A major part of most data projects is making sure that the inputs have been properly cleaned. Poorly formatted input data can quickly lead to a cascade of problems. Worse, errors can go completely undetected if the faults in the data don’t lead to faults in the process.
On the flip side, data cleaning can end up eating up a lot of your time. It’s a good idea to think about why that is and how you might be able to remedy the issue.
Why Data Cleaning is So Time-Consuming
A big problem when it comes to fixing data up for use is that there are often mismatches between the source format and the format used by the system processing the information. Something as simple as dealing with the use of semicolons and quotes in a CSV file will still add to the time required to clean data for a project.
It’s hard to anticipate all the ways things can be wrong with source data. User-contributed data, for example, may not be highly curated. Rather than getting highly clean inputs, you may get all kinds of characters that have the potential to interfere with reading and processing.
Security features also can drive the need for data cleaning. Web-submitted data is often automatically scrubbed to prevent SQL injection attacks. While doing data cleaning, it’s often necessary to reverse this process to get at what the original inputs looked like.
Cultural differences can present major problems in cleaning data, too. Even simple things like postal codes can create trouble. A US ZIP code is always either a 5-digit input or 5 digits followed by a dash and four more digits. In Canada, postal costs use both letters and numbers, and there are spaces.
End-users of web applications often enter inputs regardless of whether they fit the database’s format. In the best scenario, the database software rejects the entry and alerts the user. There are also scenarios, though, where the input is accepted and ends up in a field that’s mangled, deprecated or just blank.
Considerations During Data Cleaning
A major question that has to be asked at the beginning of an effort is how much data can you afford to lose. For example, a dataset of fewer than 1,000 entries is already dangerously close to becoming statistically too small to yield relevant results. One way is to just toss out all the bad lines. If a quarter of the entries are visibly flawed and 10% more have machineability issues, it’s not long before you’re shaving off one-third of the dataset without even starting processing. Pre-processing may shave off even more data due to things like the removal of outliers and duplicates.

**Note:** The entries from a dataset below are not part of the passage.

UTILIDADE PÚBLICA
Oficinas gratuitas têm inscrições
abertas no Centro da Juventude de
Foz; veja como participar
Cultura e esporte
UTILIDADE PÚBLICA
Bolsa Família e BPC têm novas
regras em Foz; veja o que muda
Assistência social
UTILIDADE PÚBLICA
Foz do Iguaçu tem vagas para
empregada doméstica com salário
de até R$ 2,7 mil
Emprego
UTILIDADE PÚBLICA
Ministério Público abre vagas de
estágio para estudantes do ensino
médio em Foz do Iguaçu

Barring extreme limits on time or capabilities, your goal should be to preserve as much of the original information as practicable. There are several ways to tackle the task, including doing:
- Manual checks of the data to identify obvious problems
- Dry runs of processing and post-processing work to see how mangled or accurate the output is
- Standard pre-processing methods to spot common problems, such as unescaped or escaped characters and HTML entities
- Machine learning work to recognize patterns in poorly formatted data
While it might be possible to acquire pre-cleaned data from vendors, you’ll still need to perform the same checks because you should never trust inputs that haven’t been checked.
Data cleaning is one step in a larger process, but it has the potential to wreck everything and force you into a reset. Worse, there’s the very real possibility that the issues go undetected and somehow end up in a final work product. Rest assured that someone will read your work product and see what’s wrong with it.
It’s best to position the cleaning of data early in your larger set of processes. This means planning out how data will be processed and understanding what can’t be properly digested by downstream databases, analytics packages and dashboards. While some problems, such as issues with minor punctuation marks, can be handled in post-processing, you shouldn’t assume this will happen. Always plan to clean data as early as possible.
With a structured process in place, you can operate with cleaner datasets. This will save time and money, and it will also reduce storage overhead. Most importantly, it will ensure you have the largest datasets possible to get the most relevant analysis that can be derived from it.